[Saved data entries]
====
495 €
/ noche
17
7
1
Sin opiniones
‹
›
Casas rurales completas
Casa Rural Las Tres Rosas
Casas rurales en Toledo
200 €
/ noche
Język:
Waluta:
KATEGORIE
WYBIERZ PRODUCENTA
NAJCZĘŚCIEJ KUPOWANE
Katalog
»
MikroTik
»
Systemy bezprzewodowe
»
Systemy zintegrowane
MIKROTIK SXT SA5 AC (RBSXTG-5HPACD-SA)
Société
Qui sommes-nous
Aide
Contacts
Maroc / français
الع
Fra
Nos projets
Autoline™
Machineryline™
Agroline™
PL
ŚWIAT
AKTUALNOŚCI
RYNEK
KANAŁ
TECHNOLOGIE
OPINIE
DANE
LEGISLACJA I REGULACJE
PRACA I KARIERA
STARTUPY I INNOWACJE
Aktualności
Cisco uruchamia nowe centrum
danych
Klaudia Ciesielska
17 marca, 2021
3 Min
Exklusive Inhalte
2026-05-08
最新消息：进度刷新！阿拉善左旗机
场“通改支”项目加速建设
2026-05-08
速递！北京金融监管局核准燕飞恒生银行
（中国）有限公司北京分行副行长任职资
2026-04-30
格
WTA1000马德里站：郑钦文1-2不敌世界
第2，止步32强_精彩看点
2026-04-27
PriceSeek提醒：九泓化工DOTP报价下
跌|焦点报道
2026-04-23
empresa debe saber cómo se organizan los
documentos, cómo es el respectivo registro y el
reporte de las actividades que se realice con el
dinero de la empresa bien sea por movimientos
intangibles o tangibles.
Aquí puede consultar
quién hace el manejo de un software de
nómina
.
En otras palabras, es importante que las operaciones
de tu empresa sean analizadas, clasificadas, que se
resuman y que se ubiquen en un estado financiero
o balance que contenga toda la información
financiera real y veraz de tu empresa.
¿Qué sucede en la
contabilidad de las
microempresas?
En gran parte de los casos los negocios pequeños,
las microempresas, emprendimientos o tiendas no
====
> [HOW TO COMPLETE THIS TASK] Collect every line from the records above that contains the word "microempresas".

> [RESULT OF THE TASK]
microempresas?
las microempresas, emprendimientos o tiendas no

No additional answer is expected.